Game Golf Is A Golf Gadget That Actually Lowers Your Score
Game Golf gives you hard data about your game that can help you chop strokes off your scorecard.
Photo courtesy of Game Golf
Game Golf should adopt a new slogan: “The Truth Will Set You Free.” I’ve posted 20 rounds this year using the little gadget and the results are not only fascinating (at least to me), but are helping me manage my game for lower scores.
For those who don’t know, Game Golf is a wearable system that automatically tracks and graphically displays every swing you take and then gives you reams of statistics to help you improve. Think of it like the amateur’s version of the ShotLink system that measures every shot the pros make on TV.
Game Golf is a breeze to use. Just screw the tags into the grip ends of your clubs, tap the club against the device on your belt before you swing, and Game Golf takes care of everything else. After the round, you can see every shot location and actual distance on your computer or mobile device.
The real value, of course, is what you can learn about your game from the system. I’ve fought a hook for years, for example, but discovered this year that my new driver’s predominant miss is to the right (34% right versus 20% left with only 46% in the fairway!). That gave me something in my swing to work on as well as showing me I shouldn’t be aiming to the right to protect against a hook anymore.
Should I use a three-wood off the tee for accuracy? Not according to my stats! I only hit 41% of the fairways when I used the shorter club.

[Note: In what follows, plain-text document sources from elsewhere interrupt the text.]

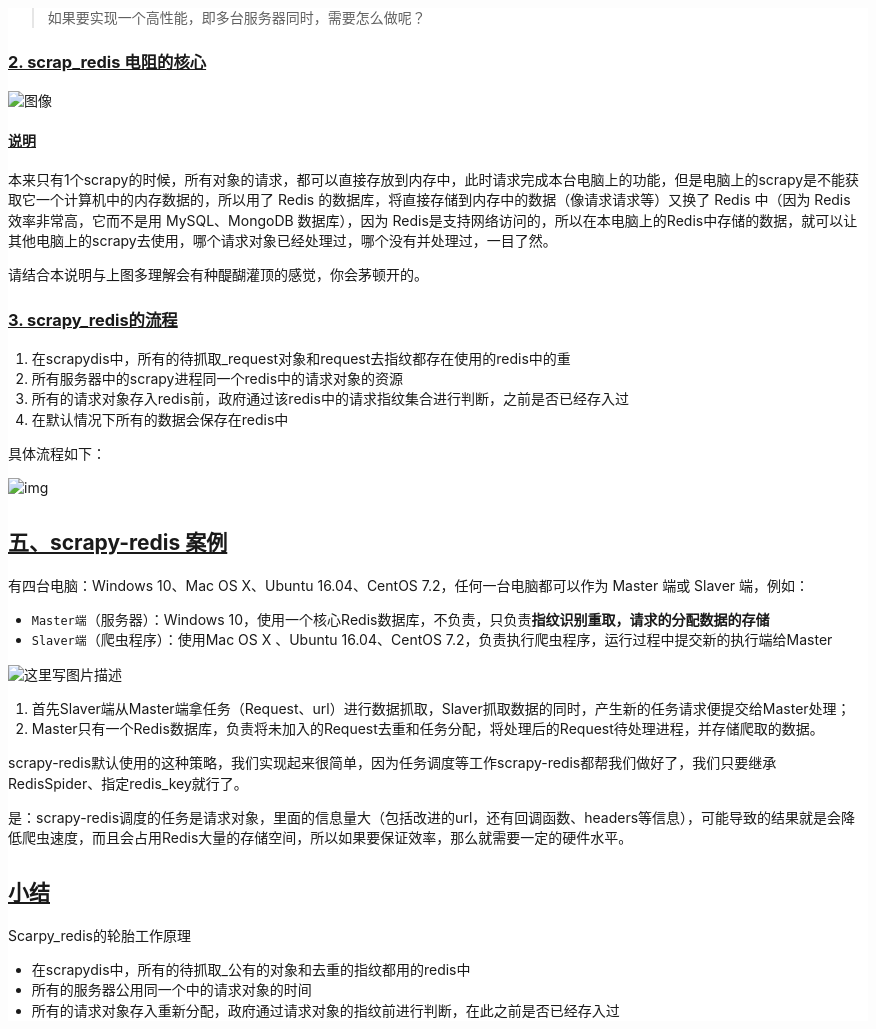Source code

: > 如果要实现一个高性能，即多台服务器同时，需要怎么做呢？

### [2. scrap_redis 电阻的核心](https://doc.itprojects.cn/0001.zhishi/python.0018.scrapy/index.html#/18?id=_2-scrapy_redis实现分布式的核心)

![图像](https://doc.itprojects.cn/0001.zhishi/python.0018.scrapy/assets/0a94645a8f10707fe80610b5ebeb945e.jpg)

#### [说明](https://doc.itprojects.cn/0001.zhishi/python.0018.scrapy/index.html#/18?id=说明)

本来只有1个scrapy的时候，所有对象的请求，都可以直接存放到内存中，此时请求完成本台电脑上的功能，但是电脑上的scrapy是不能获取它一个计算机中的内存数据的，所以用了 Redis 的数据库，将直接存储到内存中的数据（像请求请求等）又换了 Redis 中（因为 Redis 效率非常高，它而不是用 MySQL、MongoDB 数据库），因为 Redis是支持网络访问的，所以在本电脑上的Redis中存储的数据，就可以让其他电脑上的scrapy去使用，哪个请求对象已经处理过，哪个没有并处理过，一目了然。

请结合本说明与上图多理解会有种醍醐灌顶的感觉，你会茅顿开的。

### [3. scrapy_redis的流程](https://doc.itprojects.cn/0001.zhishi/python.0018.scrapy/index.html#/18?id=_3-scrapy_redis的流程)

1. 在scrapydis中，所有的待抓取_request对象和request去指纹都存在使用的redis中的重
2. 所有服务器中的scrapy进程同一个redis中的请求对象的资源
3. 所有的请求对象存入redis前，政府通过该redis中的请求指纹集合进行判断，之前是否已经存入过
4. 在默认情况下所有的数据会保存在redis中

具体流程如下：

![img](https://doc.itprojects.cn/0001.zhishi/python.0018.scrapy/assets/7.4.2.scrapy_redis%E7%9A%84%E6%B5%81%E7%A8%8B.png)

## [五、scrapy-redis 案例](https://doc.itprojects.cn/0001.zhishi/python.0018.scrapy/index.html#/18?id=五、scrapy-redis分布式案例)

有四台电脑：Windows 10、Mac OS X、Ubuntu 16.04、CentOS 7.2，任何一台电脑都可以作为 Master 端或 Slaver 端，例如：

- `Master端`（服务器）：Windows 10，使用一个核心Redis数据库，不负责，只负责**指纹识别重取，请求的分配数据的存储**
- `Slaver端`（爬虫程序）：使用Mac OS X 、Ubuntu 16.04、CentOS 7.2，负责执行爬虫程序，运行过程中提交新的执行端给Master

![这里写图片描述](https://doc.itprojects.cn/0001.zhishi/python.0018.scrapy/assets/70.png)

1. 首先Slaver端从Master端拿任务（Request、url）进行数据抓取，Slaver抓取数据的同时，产生新的任务请求便提交给Master处理；
2. Master只有一个Redis数据库，负责将未加入的Request去重和任务分配，将处理后的Request待处理进程，并存储爬取的数据。

scrapy-redis默认使用的这种策略，我们实现起来很简单，因为任务调度等工作scrapy-redis都帮我们做好了，我们只要继承RedisSpider、指定redis_key就行了。

是：scrapy-redis调度的任务是请求对象，里面的信息量大（包括改进的url，还有回调函数、headers等信息），可能导致的结果就是会降低爬虫速度，而且会占用Redis大量的存储空间，所以如果要保证效率，那么就需要一定的硬件水平。

## [小结](https://doc.itprojects.cn/0001.zhishi/python.0018.scrapy/index.html#/18?id=小结)

Scarpy_redis的轮胎工作原理

- 在scrapydis中，所有的待抓取_公有的对象和去重的指纹都用的redis中
- 所有的服务器公用同一个中的请求对象的时间
- 所有的请求对象存入重新分配，政府通过请求对象的指纹前进行判断，在此之前是否已经存入过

Here’s another tactical decision that’s based on my personal stats: I should never lay up to “perfect full wedge” distance, since I only hit the green 52% of the time from 100 to 125 yards out. From 50 to 75 yards, though, I’ll be putting for my next stroke 79% of the time.
Game Golf measures distance and accuracy and slices and dices the data in a lot of interesting ways. Another cold, hard fact it showed me was how often my approach shots ended up short of the green. With a five-iron, I’m under-clubbed 42% of the time. My six-iron play is worse, coming up short 50% of the time. Though I miss plenty of approaches left and right, most of my misses are simply because I’m not honest with myself about how far I hit each club.
You can use the Game Golf data in many different ways. Because the data can be broken out in different ways—all rounds, the last round, the last five rounds, etc.—you can check to see if you’re improving in a particular part of your game. You can measure your longest drives as well as your average and plot them all graphically in a dispersion pattern to see tendencies—then do the same with every club.
Game Golf retails for around $150 online and in many pro shops and golf retailers.